Key Distribution Center (KDC): The Kerberos service that implements the authentication and ticket granting services specified in the Kerberos protocol. The service runs on computers selected by the administrator of the realm or domain; it is not present on every machine on the network. It must have access to an account database for the realm that it serves. Windows KDCs are integrated into the domain controller role of a Windows Server operating system acting as a Domain Controller. It is a network service that supplies tickets to clients for use in authenticating to services.

master secret: A key that is used to symmetrically encrypt and decrypt credentials and single sign-on (SSO) tickets.

MD5: A one-way, 128-bit hashing scheme that was developed by RSA Data Security, Inc., as described in [RFC1321].

nonce: A number that is used only once. This is typically implemented as a random number large enough that the probability of number reuse is extremely small. A nonce is used in authentication protocols to prevent replay attacks. For more information, see [RFC2617].

NT LAN Manager (NTLM) Authentication Protocol: A protocol using a challenge-response mechanism for authentication in which clients are able to verify their identities without sending a password to the server. It consists of three messages, commonly referred to as Type 1 (negotiation), Type 2 (challenge) and Type 3 (authentication). For more information, see [MS-NLMP].

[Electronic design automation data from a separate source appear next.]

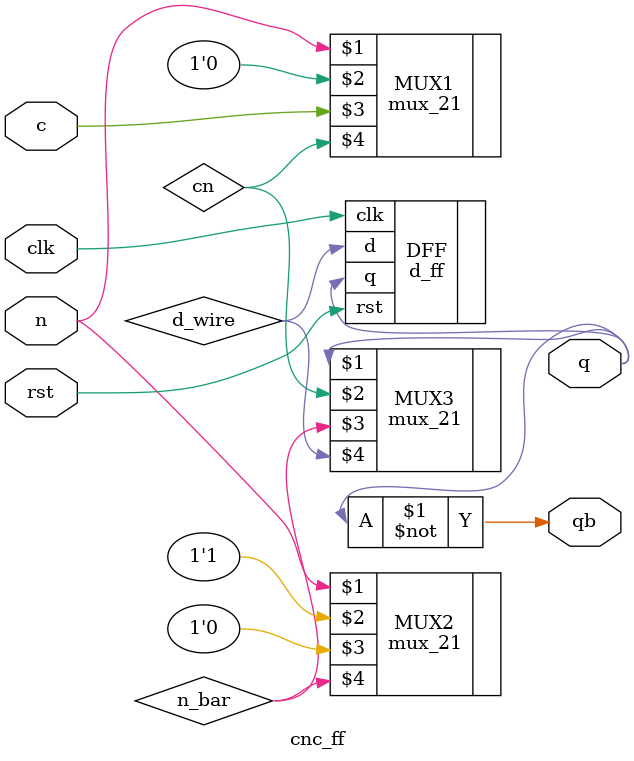
<source format=v>
module cnc_ff(clk,rst,c,n,q,qb);

	input clk,rst;
	input c,n;
	output q,qb;
	
	wire cn, n_bar,d_wire;
	
	mux_21 MUX1(n,1'b0,c,cn);
	mux_21 MUX2(n,1'b1,1'b0,n_bar);
	mux_21 MUX3(q,cn,n_bar,d_wire);
	d_ff DFF(.clk(clk),.rst(rst),.d(d_wire),.q(q));
	
	assign qb = ~q;
	
endmodule	

</source>
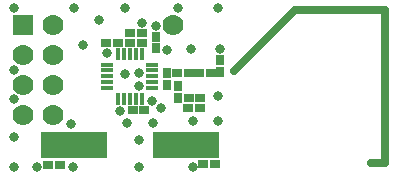
<source format=gts>
*%FSLAX24Y24*%
*%MOIN*%
G01*
%ADD11C,0.0010*%
%ADD12C,0.0030*%
%ADD13C,0.0050*%
%ADD14C,0.0060*%
%ADD15C,0.0073*%
%ADD16C,0.0080*%
%ADD17C,0.0100*%
%ADD18C,0.0120*%
%ADD19C,0.0200*%
%ADD20C,0.0250*%
%ADD21C,0.0300*%
%ADD22C,0.0320*%
%ADD23C,0.0400*%
%ADD24C,0.0500*%
%ADD25C,0.0560*%
%ADD26C,0.0620*%
%ADD27C,0.0700*%
%ADD28C,0.0800*%
%ADD29R,0.0098X0.0331*%
%ADD30R,0.0178X0.0411*%
%ADD31R,0.0200X0.0250*%
%ADD32R,0.0250X0.0200*%
%ADD33R,0.0280X0.0330*%
%ADD34R,0.0330X0.0280*%
%ADD35R,0.0331X0.0098*%
%ADD36R,0.0411X0.0178*%
%ADD37R,0.0620X0.0620*%
%ADD38R,0.0700X0.0700*%
%ADD39R,0.2165X0.0787*%
%ADD40R,0.2245X0.0867*%
D18*
X281773Y120684D02*
X281774D01*
D20*
X281744Y120694D02*
X283780Y122729D01*
X283784Y122729D02*
X286764Y122729D01*
Y117620D01*
Y117619D02*
X286281D01*
D22*
X275160Y117495D02*
D03*
X279120Y122210D02*
D03*
X277225Y122400D02*
D03*
X279860Y122780D02*
D03*
X278100D02*
D03*
X276400D02*
D03*
X278550Y117495D02*
D03*
X280380D02*
D03*
X276370D02*
D03*
X276310Y118940D02*
D03*
X274407Y122780D02*
D03*
X281200D02*
D03*
X274407Y117495D02*
D03*
X276700Y121570D02*
D03*
X278150Y118965D02*
D03*
X279015Y118950D02*
D03*
X278565Y118400D02*
D03*
X274407Y118480D02*
D03*
Y119765D02*
D03*
Y120735D02*
D03*
X278570Y120620D02*
D03*
X277935Y119350D02*
D03*
X278090Y120610D02*
D03*
X278580Y120210D02*
D03*
X277490Y121290D02*
D03*
X279305Y119450D02*
D03*
X280375Y119020D02*
D03*
X279000Y119710D02*
D03*
X281200Y119030D02*
D03*
Y119855D02*
D03*
X279485Y121400D02*
D03*
X281250Y121425D02*
D03*
X280300D02*
D03*
X278670Y122300D02*
D03*
D27*
X279695Y122230D02*
D03*
X275695D02*
D03*
X274695Y121230D02*
D03*
X275695D02*
D03*
X274695Y120230D02*
D03*
X275695D02*
D03*
X274695Y119230D02*
D03*
X275695D02*
D03*
D30*
X277867Y119767D02*
D03*
X278064D02*
D03*
X278261D02*
D03*
X278458D02*
D03*
X278655D02*
D03*
Y121256D02*
D03*
X278458D02*
D03*
X278261D02*
D03*
X278064D02*
D03*
X277867D02*
D03*
D33*
X279120Y121450D02*
D03*
Y121844D02*
D03*
X279850Y119810D02*
D03*
Y120204D02*
D03*
X279510Y120236D02*
D03*
Y120630D02*
D03*
X281280Y120665D02*
D03*
Y121059D02*
D03*
D34*
X280610Y119785D02*
D03*
X280216D02*
D03*
X278262Y121970D02*
D03*
X278655D02*
D03*
X278744Y119389D02*
D03*
X278350D02*
D03*
X280708Y117579D02*
D03*
X281102D02*
D03*
X275534Y117559D02*
D03*
X275928D02*
D03*
X280234Y120640D02*
D03*
X279840D02*
D03*
X278260Y121640D02*
D03*
X278654D02*
D03*
X277476D02*
D03*
X277870D02*
D03*
X280595Y119445D02*
D03*
X280201Y119445D02*
D03*
X280576Y120640D02*
D03*
X280970D02*
D03*
D36*
X277512Y120910D02*
D03*
Y120713D02*
D03*
Y120516D02*
D03*
Y120319D02*
D03*
Y120123D02*
D03*
X279010D02*
D03*
Y120319D02*
D03*
Y120516D02*
D03*
Y120713D02*
D03*
Y120910D02*
D03*
D38*
X274695Y122230D02*
D03*
D40*
X276395Y118229D02*
D03*
X280136D02*
D03*
M02*

</source>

principal: (1) An identifier of such an entity.

(2) In Kerberos, a Kerberos principal.

proxy: A computer, or the software that runs on it, that acts as a barrier between a network and the Internet by presenting only a single network address to external sites. By acting as a go-between that represents all internal computers, the proxy helps protects network identities while also providing access to the Internet.

REGISTER: A Session Initiation Protocol (SIP) method that is used by an SIP client to register the client address with an SIP server.

security association (SA): A simplex "connection" that provides security services to the traffic carried by it. See [RFC4301] for more information.

Security Support Provider Interface (SSPI): A Windows-specific API implementation that provides the means for connected applications to call one of several security providers to establish authenticated connections and to exchange data securely over those connections. This is the Windows equivalent of Generic Security Services (GSS)-API, and the two families of APIs are on-the-wire compatible.

security token service (STS): A web service that issues claims (2) and packages them in encrypted security tokens.

server: A replicating machine that sends replicated files to a partner (client). The term "server" refers to the machine acting in response to requests from partners that want to receive replicated files.

Session Initiation Protocol (SIP): An application-layer control (signaling) protocol for creating, modifying, and terminating sessions with one or more participants. SIP is defined in [RFC3261].

SHA-1: An algorithm that generates a 160-bit hash value from an arbitrary amount of input data, as described in [RFC3174]. SHA-1 is used with the Digital Signature Algorithm (DSA) in the Digital Signature Standard (DSS), in addition to other algorithms and standards.

SHA-1 hash: A hashing algorithm as specified in [FIPS180-2] that was developed by the National Institute of Standards and Technology (NIST) and the National Security Agency (NSA).

SHA-256: An algorithm that generates a 256-bit hash value from an arbitrary amount of input data, as described in [FIPS180-2].

SIP element: An entity that understands the Session Initiation Protocol (SIP).

SIP message: The data that is exchanged between Session Initiation Protocol (SIP) elements as part of the protocol. An SIP message is either a request or a response.